TASK PROMPT: Among the entries below, count the lines that contain the word "display". Write down only the total.

DATA PROVIDED:
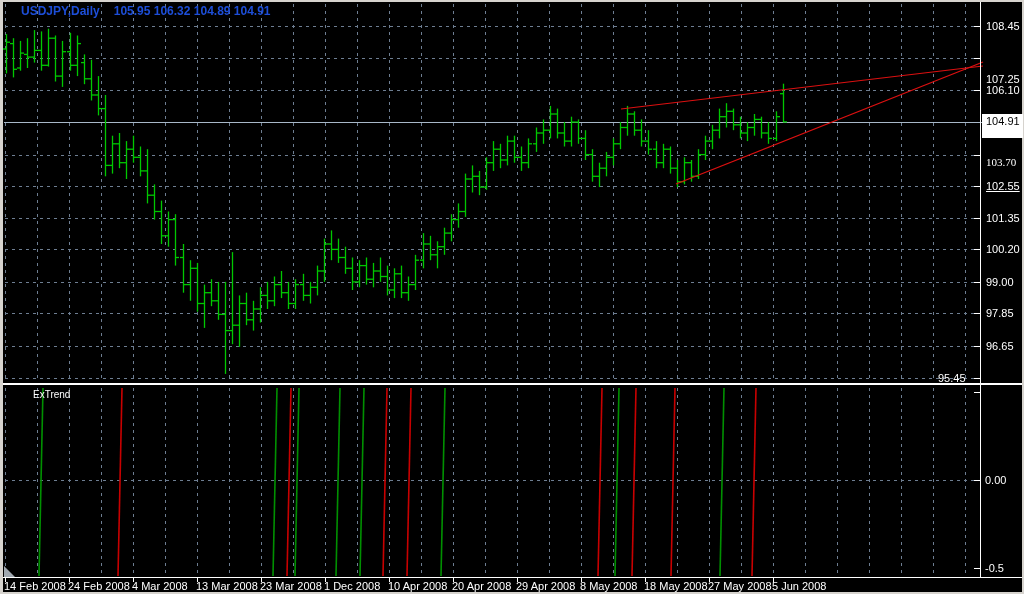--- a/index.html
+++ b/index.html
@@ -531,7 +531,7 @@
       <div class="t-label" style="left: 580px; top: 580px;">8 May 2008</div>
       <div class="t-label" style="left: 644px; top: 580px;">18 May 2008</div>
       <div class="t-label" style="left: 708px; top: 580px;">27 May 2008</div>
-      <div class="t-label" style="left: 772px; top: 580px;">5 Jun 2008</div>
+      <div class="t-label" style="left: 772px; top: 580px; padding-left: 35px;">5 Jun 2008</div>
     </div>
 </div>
--
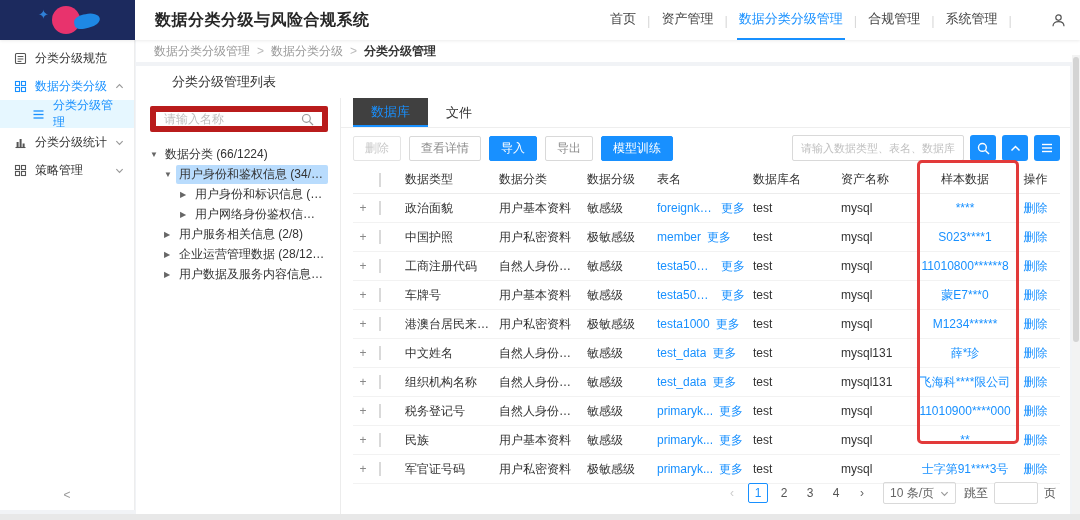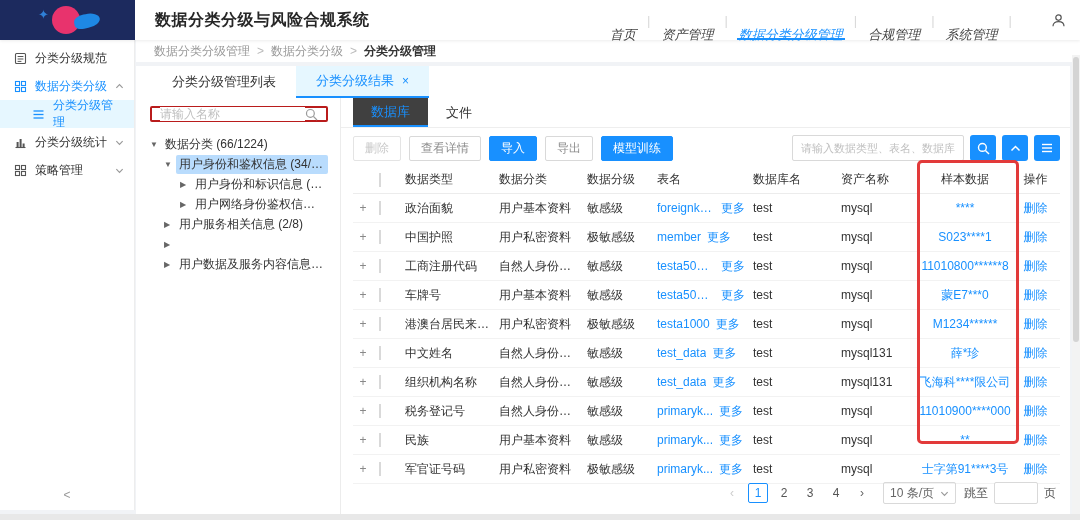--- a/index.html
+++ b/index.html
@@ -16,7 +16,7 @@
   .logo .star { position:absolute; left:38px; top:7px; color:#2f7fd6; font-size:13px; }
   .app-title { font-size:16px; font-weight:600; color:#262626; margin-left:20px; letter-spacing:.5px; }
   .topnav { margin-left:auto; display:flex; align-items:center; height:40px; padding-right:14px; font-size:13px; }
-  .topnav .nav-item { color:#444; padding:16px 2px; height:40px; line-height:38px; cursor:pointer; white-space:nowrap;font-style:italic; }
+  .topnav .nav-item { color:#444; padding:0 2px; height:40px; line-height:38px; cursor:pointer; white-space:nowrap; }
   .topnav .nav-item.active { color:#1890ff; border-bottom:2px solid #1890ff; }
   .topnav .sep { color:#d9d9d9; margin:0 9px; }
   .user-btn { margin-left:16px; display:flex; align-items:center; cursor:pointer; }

FINISHED TASK: 2